**Texto fornecido:**
* * * *
Esse cenário tem se manifestado fortemente na forma como são notificados os casos e mortes pelo coronavírus. Desde o início da pandemia a prefeitura informou pelo menos 91 mortos em comunidades do Rio. A questão é que o governo municipal informa os dados de apenas 14 das mais de 700 favelas existentes, pois são essas que tem status de bairro na cidade.
Muitos desses números estão misturados com o dos bairros em volta ou mesmo não são considerados, seja pela falta de teste, seja pelo completo descontrole do Estado sobre o que ocorre nas periferias. O temor de todos é que este cenário seja muito pior.
“Irmão, então. Eu acredito que se todos que eu vi aqui forem de fato, como falaram vítimas de Covid. Passa dos 20 aqui na Maré.” Afirmou Vinícius, morador da Maré. Até o dia 07 de maio a prefeitura confirmava 7 óbitos na Maré. Em toda cidade já são 1,4 mil mortos.
Em pesquisa recente da FIOCRUZ foi apontada a presença do novo coronavírus no esgoto da cidade do Rio. Embora não se afirme ainda que é possível contrair a COVID-19 pelo esgoto, já há pesquisas internacionais que apontam que as fezes podem ser um vetor da nova doença. Com centenas de milhares de cariocas vivendo com esgoto a céu aberto, imagine a catástrofe que semana após semana se desenha na cidade “maravilhosa”.
Organização e solidariedade são as palavras de ordem do povo favelado
Com o total descaso e abandono por parte dos governos a única alternativa do povo pobre das favelas do Rio tem sido se organizar. A exemplo de outras comunidades do país os moradores tem se juntado em ações de solidariedade para garantir o básico de higiene e alimentação para quem ficou sem renda nenhuma. Também há muitas ações informativas com panfletagens e ações de higienização dos espaços públicos das favelas.
Exemplo disso foi uma ação dos moradores do Morro Santa Marta, na Zona Sul do Rio, em que se juntaram e organizaram um serviço de limpeza das escadarias e vielas da comunidade, já que a própria prefeitura não garantia o serviço. Em Acari, na Zona Norte, coletivos tem se organizado para distribuir todas as semanas cestas básicas e panfletos informativos. Além disso, a associação de moradores colocou um carro de som na comunidade para incentivar o isolamento social.
* * * *
**Informações fornecidas:**
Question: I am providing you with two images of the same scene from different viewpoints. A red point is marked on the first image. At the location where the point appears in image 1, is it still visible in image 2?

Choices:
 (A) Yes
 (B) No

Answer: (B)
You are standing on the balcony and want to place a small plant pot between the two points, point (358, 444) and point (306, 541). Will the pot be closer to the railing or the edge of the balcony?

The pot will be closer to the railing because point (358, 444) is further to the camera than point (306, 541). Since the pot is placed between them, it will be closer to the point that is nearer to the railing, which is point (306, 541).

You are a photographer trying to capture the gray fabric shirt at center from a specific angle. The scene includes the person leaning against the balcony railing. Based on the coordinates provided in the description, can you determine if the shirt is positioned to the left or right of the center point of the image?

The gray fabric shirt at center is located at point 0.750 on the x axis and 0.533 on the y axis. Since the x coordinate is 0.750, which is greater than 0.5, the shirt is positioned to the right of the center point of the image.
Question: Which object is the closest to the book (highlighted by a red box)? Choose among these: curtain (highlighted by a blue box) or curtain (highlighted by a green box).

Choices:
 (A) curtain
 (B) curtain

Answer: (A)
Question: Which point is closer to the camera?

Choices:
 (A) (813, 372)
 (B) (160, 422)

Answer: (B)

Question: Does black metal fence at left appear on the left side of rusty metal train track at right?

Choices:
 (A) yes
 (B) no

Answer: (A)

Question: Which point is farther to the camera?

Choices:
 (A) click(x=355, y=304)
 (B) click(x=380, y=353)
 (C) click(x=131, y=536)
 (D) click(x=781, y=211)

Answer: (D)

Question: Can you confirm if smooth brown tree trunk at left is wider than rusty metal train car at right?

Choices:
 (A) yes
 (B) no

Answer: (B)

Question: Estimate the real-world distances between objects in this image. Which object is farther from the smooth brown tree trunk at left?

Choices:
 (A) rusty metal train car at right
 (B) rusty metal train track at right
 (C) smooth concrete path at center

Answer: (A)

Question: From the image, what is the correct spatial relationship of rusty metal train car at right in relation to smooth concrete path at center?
* * * *
Por favor, escreva a continuação do texto sobre a covid-19 nas favelas do Rio, a partir da última frase apresentada. A listagem não tem relação com o texto.

**Resultado da tarefa:**
“Nós moradores com atuação de coletivos como Comitê Popular de Acari, Fala Akari e a militância da UP organizamos uma rede de solidariedade com arrecadação de alimentos e dinheiro. Fazemos a montagem de cestas básicas. Além disso, organizamos campanhas nas redes sociais e entregas de panfletos sobre a importância da higienização e isolamento.”, falou ao Jornal A Verdade Esteban Crescente, morador do bairro e presidente estadual da Unidade Popular.
Essas ações tem se espalhado por toda a cidade. Redes de solidariedade feitas pelos movimentos populares, como o Movimento de Luta nos Bairros, Vilas e Favelas tem garantido a distribuição de milhares de cestas básicas e aplacado um pouco da fome gerada pela incompetência do governo.
“Isso tem sido um diferencial do MLB aqui para mim e para outras famílias, pois eles não vem simplesmente e joga uma cesta básica e vai embora, eles voltam, alguns dias depois e perguntam como estamos, se estamos precisando de alguma coisa e isso tem feito muita diferença!”, disse Vinicius da Maré.
No entanto, mesmo com essas ações, o governo segura o processo de testagem e muitos vão para as UTI’s ou ficam na fila por um leito sem saber se estão ou não com coronavírus. Há denúncias de quem nem os profissionais de saúde são testados. Isso tem feito que muitas pessoas morressem nas favelas de COVID-19 sem saber.
A situação tem piorado a cada dia no Rio e a única resposta eficiente tem sido a que o povo pobre organizado tem dado todos os dias. Essa crise só evidencia que apenas com um governo popular, onde os trabalhadores sejam protagonistas, será possível vencer não apenas essa crise, mas todas as crises que o sistema capitalista cria.